1902 Encyclopedia > Arboriculture > Formation and Management of Plantations - Nurse Trees in Plantations

Arboriculture
(Part 41)




(41) FORMATION AND MANAGEMENT OF PLANTATIONS - NURSE TREES IN PLANTATIONS

The next point to be considered is that of introducing nurse-plants into plantations. That these have a tendency to accelerate the upward growth of trees for a number of years there can be no doubt, but it is at the expense of the side branches and leaves. Evergreen nurses, such as the scotch, silver, and spruce firs, improve the condition of a plantation by preventing the radiation of heat from the ground, by checking the growth of herbage, and by protecting the principal trees from high winds winds until they are thoroughly established in the plantation. The kind of tree which is to form the main crop having been fixed on, and the number that when full grown will stand on an acre or any given surface, they should be planted in their proper places, and the intervals filled up with the nurse-plants.
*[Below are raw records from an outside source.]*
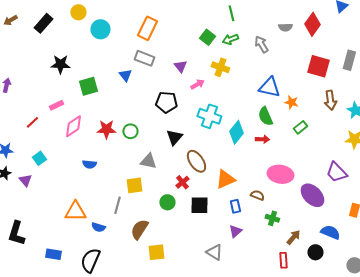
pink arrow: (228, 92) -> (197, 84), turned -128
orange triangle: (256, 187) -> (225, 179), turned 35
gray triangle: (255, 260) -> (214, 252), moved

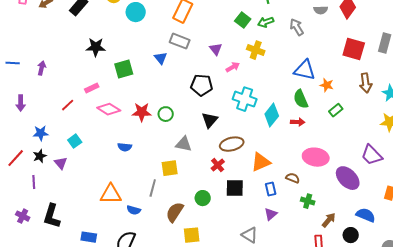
pink diamond: (73, 126) -> (109, 109), turned 65
brown ellipse: (196, 161) -> (232, 144), turned -70
green circle: (167, 202) -> (203, 198), moved

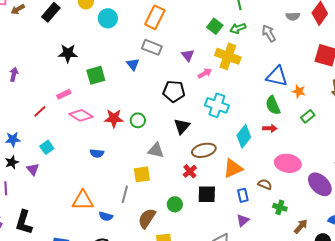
yellow cross: (256, 50) -> (228, 56), size x1.4
cyan diamond: (272, 115) -> (244, 136), moved

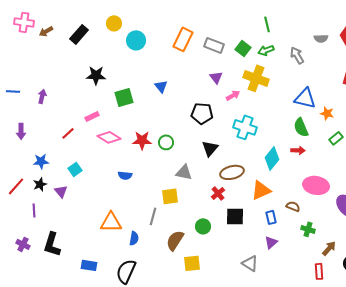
gray rectangle: (152, 47) -> (214, 45), moved
blue semicircle: (106, 216) -> (134, 238), turned -96

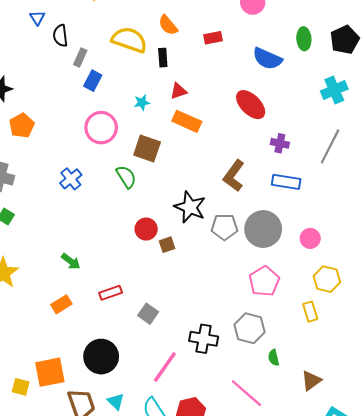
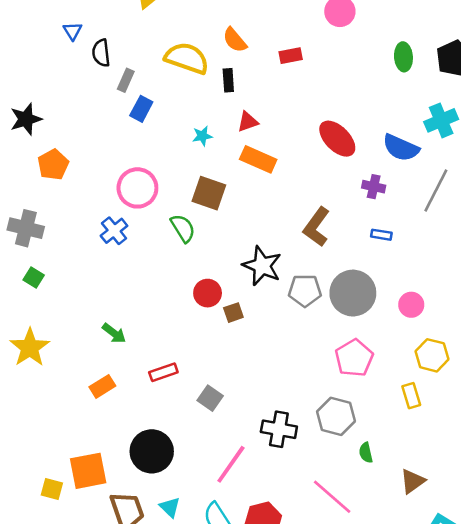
blue semicircle: (267, 59) -> (401, 148), moved
pink circle: (101, 128) -> (137, 188), moved
blue rectangle: (286, 182) -> (381, 235), size x0.6

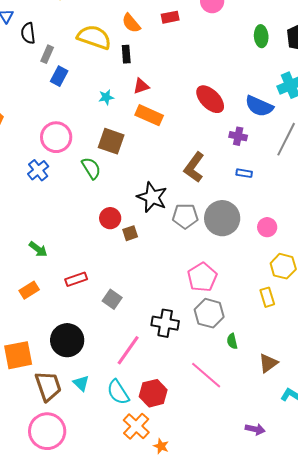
red rectangle: (291, 56) -> (170, 17), moved
pink pentagon: (354, 358) -> (202, 277), moved

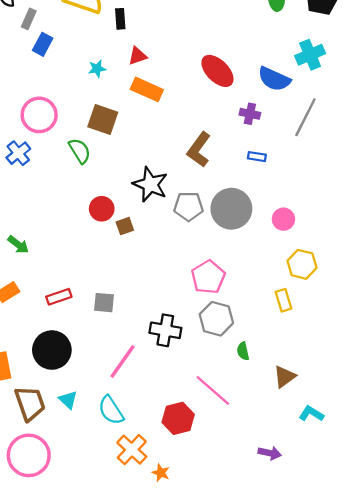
red rectangle: (76, 279) -> (59, 297), moved
gray square: (112, 299) -> (104, 303), turned -30
red hexagon: (153, 393) -> (178, 418), moved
As the nurses grow, and their branches touch the principals, let them be thinned, so as not to prevent the free growth of the principals: this should be done gradually. For example, it is customary to plant oak with coniferous nurses, and in the course of seven to ten years the nurses require a partial thinning to make way for the principal trees; at this date the pines will be fit for poles or rails. It often, however, happens that the nurses are allowed to remain too long, and the principal crop consequently suffers from the evils of overcrowding.